連載 東アジアを歩く

第五回 山口

 

 文明18年(1486)の6月、東福寺の住持もつとめた高僧である了庵桂悟が山口を訪れた。二人はこのときが初対面であったようだが、終生の友となった。この年了庵は62歳。雪舟は67歳であった。雪舟は自分の住まいに「天開図画楼」と名付けていたが、了庵に頼みこの名前にちなむ一文を書いてもらった。それが「天開図画楼記」という文章となって残った。中国から帰国した後に、一時大分に居たときの住まいも「天開図画楼」で、このときは呆夫良心という友人に文章を頼み、そちらも「天開図画楼記」と題されていた。「天開図画」とは、「天の描き出す絵画」つまり美しい自然を意味する。
 了庵のこの「天開図画楼記」は、雪舟の住まいについて「土地は小さいが、高台の清々しい場所にあり、当主の大内政弘もしばしばここを訪ねた」と記している。この「天開図画楼」が、現在の雲谷庵の位置(山口市天花)にあったものかどうかは定かでないが、いま雲谷庵がある場所も高台であることに違いはない。庵の裏には清水が湧き出ており、清々しい場所であることも確かだ。

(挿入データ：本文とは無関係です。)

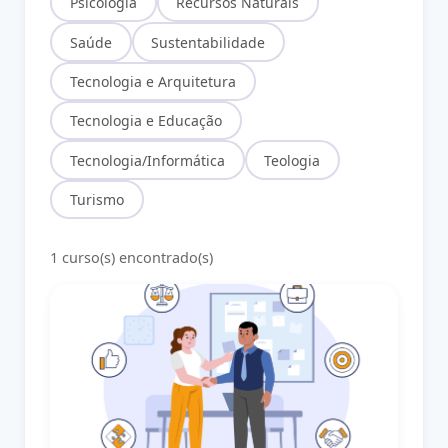
Psicologia
Recursos Naturais
Saúde
Sustentabilidade
Tecnologia e Arquitetura
Tecnologia e Educação
Tecnologia/Informática
Teologia
Turismo
1 curso(s) encontrado(s)
Ética Profissional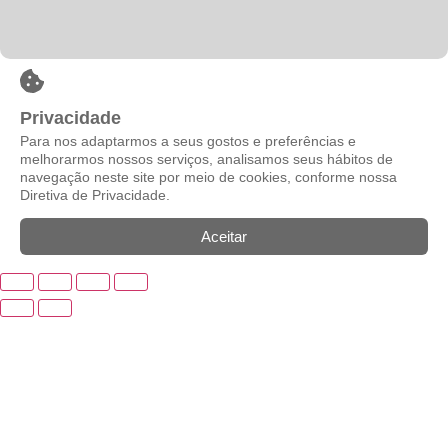
Privacidade
Para nos adaptarmos a seus gostos e preferências e
melhorarmos nossos serviços, analisamos seus hábitos de
navegação neste site por meio de cookies, conforme nossa
Diretiva de Privacidade.
Aceitar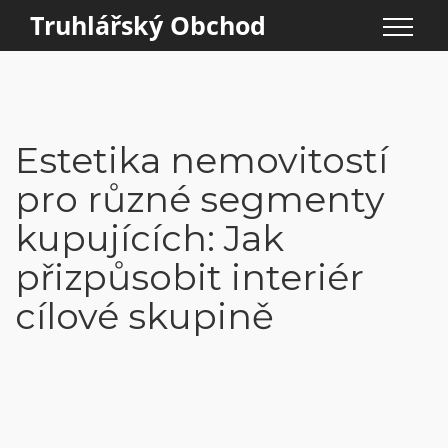
Truhlářský Obchod
Estetika nemovitostí
pro různé segmenty
kupujících: Jak
přizpůsobit interiér
cílové skupině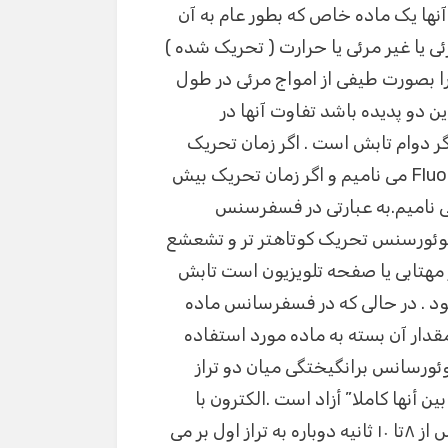
ها یک ماده خاص که بطور عام به آن
ی یا غیر مرئی یا حرارت ( تحریک شده )
را بصورت طیفی از امواج مرئی در طول
ن دو پدیده باشد تفاوت آنها در
گر دوام تابش است . اگر زمان تحریک
کمتر از ۱۰ به توان ۸- ثانیه باشد، این پدیده را Fluorescent می نامیم و اگر زمان تحریک بیش
به توان ۸- ثانیه باشد آن را Phosphorescent می نامیم.به عبارتی در فسفرسنس
فلوئورسنس تحریک کوتاهتر تر و تشعشع
 مهتابی یا صفحه تلویزیون است تابش
شود . در حالی که در فسفرسانس ماده
مقدار آن بسته به ماده مورد استفاده
لوئورسانس برانگیختگی میان دو تراز
که جابجایی بین أنها کاملا” أزاد است .الکترون با
دریافت انرژی بر انگیخته شده وبه تراز E2 می رود وپس از ۸تا ۱۰ ثانیه دوباره به تراز اول بر می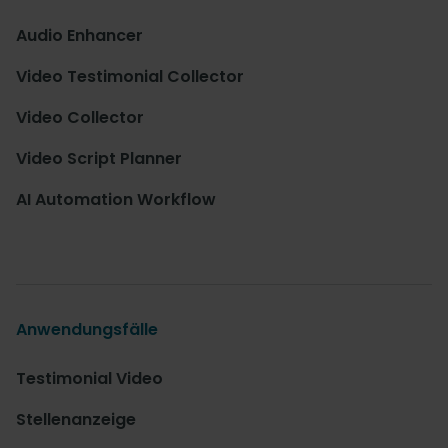
Audio Enhancer
Video Testimonial Collector
Video Collector
Video Script Planner
AI Automation Workflow
Anwendungsfälle
Testimonial Video
Stellenanzeige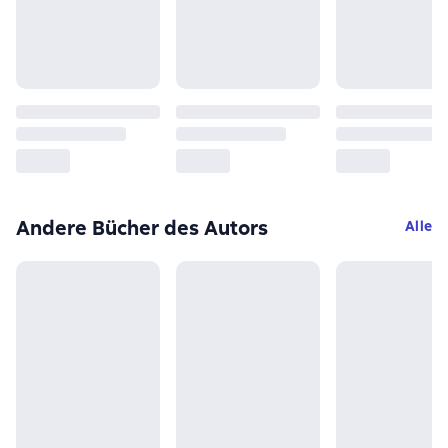
Andere Bücher des Autors
Alle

 「四季山水図巻」(毛利博物館蔵)と「三十三観音図」(原本逸失)というふたつの記念碑的な作品を制作したこの1486年以降の山口における雪舟の生活は、その生涯の中でも最も安定した時期であったようだ。画家としての知名度も高まり、弟子も増えた。延徳2年(1490)には、弟子の一人秋月に自画像を描き与えているが、そこに見られる雪舟の表情にはまったく翳りが感じられない。この安定を支えていたのが、当主大内政弘との良好な関係であっただろうことも容易に想像できる。
 その政弘が知命(五十歳)にて没したのが明応4年(1495)。これは雪舟にとって少なからぬ打撃であったのではないか。家督を継いだ義興はまだ19歳の若さであり、さほど頼みとはならなかったであろう。
 この年の3月に、雪舟は弟子の宗淵に「山水図」(東京国立博物館蔵)を描き与え、絵の上に長文の序を記した政弘が没したのはこの年の9月であったが、前年の秋には病状の悪化によってすでに義興に家督を譲っている。「山水図」を描き序文を記したときの雪舟の心中は、果たしてどのようなものであったのか。政弘の死を予感し、不安を抱いていたのだろうか。あるいは未だそのような不安はまったく生じていなかったのだろうか。
 いずれにせよ、政弘の没後、雪舟の生活の安定も揺らぎはじめるように思われる。

 明応9年(1500)11月には、「山水図」を描き与えた宗淵から届いた手紙に対して返書を送った。それが、現存する唯一の雪舟直筆の手紙「宗淵宛書状」(梅澤記念館蔵)である。弟子の暮らしぶりに気を遣い、また機会があれば山口に会いにきて欲しいと訴えるこの手紙の末尾近くにある「末世濁乱の世に存命候て無念至極に候」という言葉は、いかにも悲痛だ。それは最晩年の不遇を象徴しているかのようである。雪舟はこの年満八十歳を迎えた。